Mais quelle est la sainteté qui est proposée aux chrétiens pour modèle ? Nulle autre que celle de Dieu même : Soyez parfaits, comme votre Père céleste est parfait. C'est Jésus-Christ, c'est un Dieu fait homme pour nous enseigner la route de la sainteté, qui nous adresse ces paroles. Qu'est-ce donc à dire ? Pouvons-nous être saints comme Dieu est saint ? Non, il est impossible que nous soyons aussi saints que lui, ni que nous approchions en rien de son infinie perfection. Mais quelle que soit notre sainteté, il faut qu'elle soit moulée sur la sienne, qui est l'unique source, l'unique exemplaire de toute sainteté.
Et, parce que nos yeux sont trop faibles pour contempler la sainteté telle qu'elle est en Dieu même, et que nous sommes incapables d'en faire une juste application à notre conduite, Dieu s'est fait homme, il a conversé parmi les hommes, il les a instruits par ses discours, par ses exemples, par toute la suite de sa vie, et leur a proposé, dans notre nature unie à la sienne, un modèle de sainteté qu'ils pussent saisir et imiter. Il n'est donc plus question de dire : Qui montera au ciel pour y prendre, dans la vue de Dieu même, le vrai caractère de la sainteté ? La sainteté en personne est descendue sur la terre ; elle s'est montrée revêtue de notre chair ; elle a parlé, elle a agi en homme ; il ne reste plus qu'à étudier l'esprit de Jésus-Christ, qu'à nous conformer à ses maximes, qu'à marcher sur ses traces. Par ce moyen, nous deviendrons parfaits, comme notre Père céleste est parfait.
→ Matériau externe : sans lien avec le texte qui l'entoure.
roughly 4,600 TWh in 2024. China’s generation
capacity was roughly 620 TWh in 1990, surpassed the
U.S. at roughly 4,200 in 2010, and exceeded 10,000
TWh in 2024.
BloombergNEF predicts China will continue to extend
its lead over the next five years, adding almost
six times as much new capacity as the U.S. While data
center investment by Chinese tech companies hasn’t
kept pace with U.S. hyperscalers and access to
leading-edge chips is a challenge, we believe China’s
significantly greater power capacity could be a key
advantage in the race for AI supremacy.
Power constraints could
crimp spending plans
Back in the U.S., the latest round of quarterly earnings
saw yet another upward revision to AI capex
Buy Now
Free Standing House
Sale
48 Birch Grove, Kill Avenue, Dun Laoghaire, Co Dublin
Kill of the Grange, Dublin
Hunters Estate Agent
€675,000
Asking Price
Mais Jésus-Christ n'est pas seulement le modèle de notre sainteté, il en est encore le principe et la première cause efficiente. Nous ne pouvons rien que par sa grâce, et il faut que cette grâce agisse sur notre liberté dans toute l'étendue de son pouvoir, pour que nous devenions saints comme lui. Il nous l'offre continuellement, et il nous promet de l'augmenter à mesure que nous en ferons bon usage. Mais ce bon usage dépend encore plus de lui que de nous ; et, si nous entendons bien nos intérêts, le plus sage, le plus sûr parti que nous puissions prendre, c'est de lui remettre, de lui consacrer notre liberté ; de le prier d'en disposer comme de son bien, et de lui protester que nous ne voulons nous conduire que par ses lumières et n'agir que sous sa direction. Heureux ceux qui se dévouent à lui de la sorte et qui ne se reprennent jamais ! Leur sainteté sera l'œuvre de Jésus-Christ ; ils n'y prendront d'autre part que celle de le laisser opérer en eux selon son bon plaisir, de ne lui résister jamais, et de mourir de tout leur cœur à leur propre esprit, à leur propre volonté, pour vivre de la vie de Jésus-Christ.